_Data supplied_.
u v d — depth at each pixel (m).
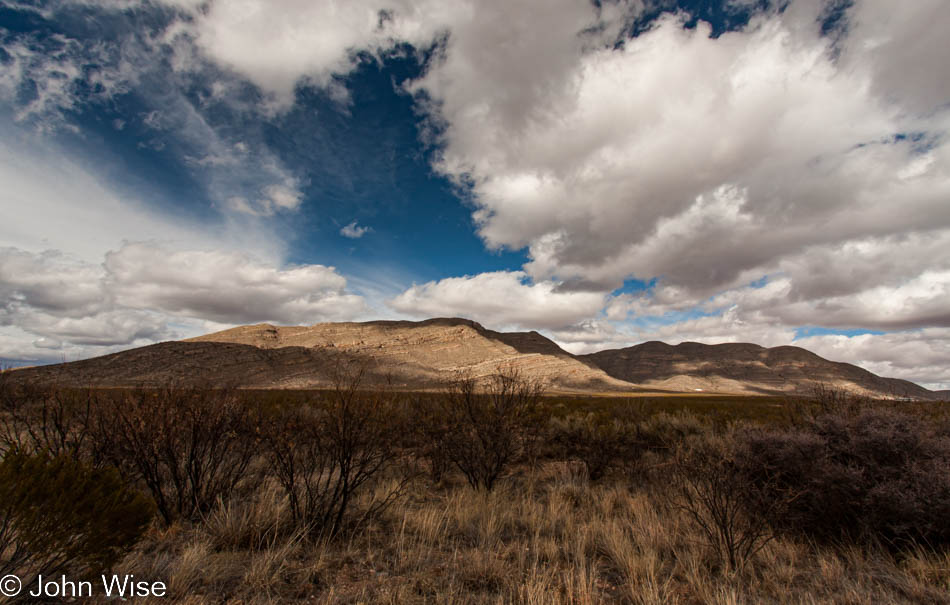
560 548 4.89
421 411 8.49
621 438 10.05
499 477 8.64
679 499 6.18
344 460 5.17
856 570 4.32
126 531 3.60
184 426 5.48
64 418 5.63
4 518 3.18
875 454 5.26
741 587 3.91
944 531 4.36
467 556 4.51
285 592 3.58
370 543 4.79
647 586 3.84
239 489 6.18
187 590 3.49
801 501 5.26
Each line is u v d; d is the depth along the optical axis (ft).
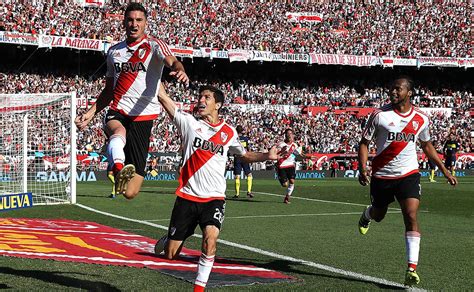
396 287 22.40
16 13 128.57
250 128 135.23
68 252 27.63
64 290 20.27
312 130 138.82
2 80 128.88
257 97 148.87
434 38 162.20
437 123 148.46
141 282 21.85
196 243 32.14
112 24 137.18
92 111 21.57
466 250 31.37
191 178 19.79
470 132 147.33
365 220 26.73
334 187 82.99
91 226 38.63
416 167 23.94
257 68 155.63
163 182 94.27
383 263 27.32
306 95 154.51
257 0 159.22
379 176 24.27
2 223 38.68
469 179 111.24
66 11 135.44
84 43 124.36
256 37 151.02
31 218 43.04
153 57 20.93
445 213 51.80
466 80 168.14
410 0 171.83
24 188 55.06
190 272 23.71
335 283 22.68
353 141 138.21
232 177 115.14
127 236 34.09
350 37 158.61
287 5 161.48
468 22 167.53
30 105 52.60
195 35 145.89
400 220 45.27
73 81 135.74
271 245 32.32
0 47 131.75
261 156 20.62
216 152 19.89
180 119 20.10
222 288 21.17
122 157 19.52
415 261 22.27
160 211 49.11
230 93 149.28
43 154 78.59
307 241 33.99
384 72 164.35
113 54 21.20
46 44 120.37
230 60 138.62
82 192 68.59
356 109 147.84
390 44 159.22
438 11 168.96
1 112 53.26
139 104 21.17
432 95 164.76
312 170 123.44
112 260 25.88
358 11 165.37
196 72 151.74
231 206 54.90
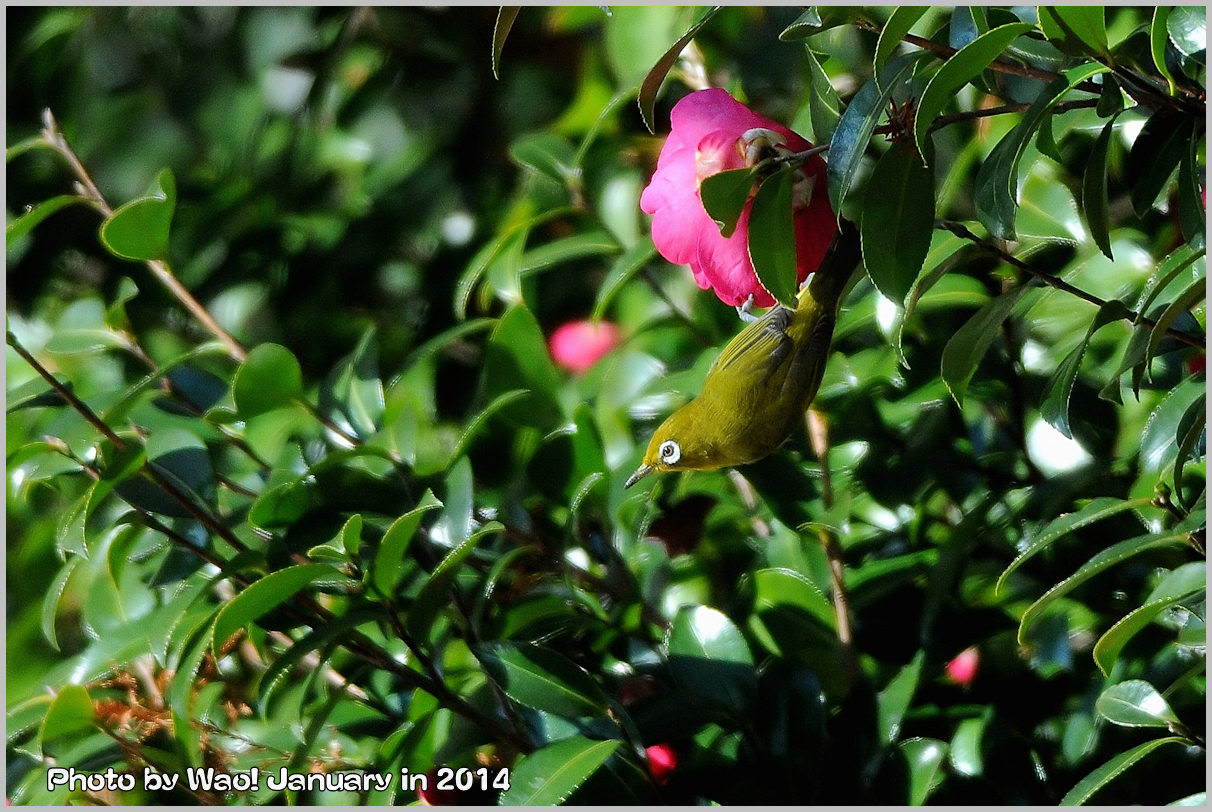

_What needs to be done_.
I need the entries printed exactly, with each picture left out.

_Output of the task_.
u v d — depth at each pixel (m).
560 548 4.89
421 411 8.49
621 438 10.05
499 477 8.64
679 499 6.18
344 460 5.17
856 570 4.32
126 531 3.60
184 426 5.48
64 418 5.63
4 518 3.18
875 454 5.26
741 587 3.91
944 531 4.36
467 556 4.51
285 592 3.58
370 543 4.79
647 586 3.84
239 489 6.18
187 590 3.49
801 501 5.26
Each line is u v d; d is the depth along the optical axis (ft).
396 287 22.40
16 13 128.57
250 128 135.23
68 252 27.63
64 290 20.27
312 130 138.82
2 80 128.88
257 97 148.87
434 38 162.20
437 123 148.46
141 282 21.85
196 243 32.14
112 24 137.18
92 111 21.57
466 250 31.37
191 178 19.79
470 132 147.33
365 220 26.73
334 187 82.99
91 226 38.63
416 167 23.94
257 68 155.63
163 182 94.27
383 263 27.32
306 95 154.51
257 0 159.22
379 176 24.27
2 223 38.68
469 179 111.24
66 11 135.44
84 43 124.36
256 37 151.02
31 218 43.04
153 57 20.93
445 213 51.80
466 80 168.14
410 0 171.83
24 188 55.06
190 272 23.71
335 283 22.68
353 141 138.21
232 177 115.14
127 236 34.09
350 37 158.61
287 5 161.48
468 22 167.53
30 105 52.60
195 35 145.89
400 220 45.27
73 81 135.74
271 245 32.32
0 47 131.75
261 156 20.62
216 152 19.89
180 119 20.10
222 288 21.17
122 157 19.52
415 261 22.27
160 211 49.11
230 93 149.28
43 154 78.59
307 241 33.99
384 72 164.35
113 54 21.20
46 44 120.37
230 60 138.62
82 192 68.59
356 109 147.84
390 44 159.22
438 11 168.96
1 112 53.26
139 104 21.17
432 95 164.76
312 170 123.44
112 260 25.88
358 11 165.37
196 72 151.74
231 206 54.90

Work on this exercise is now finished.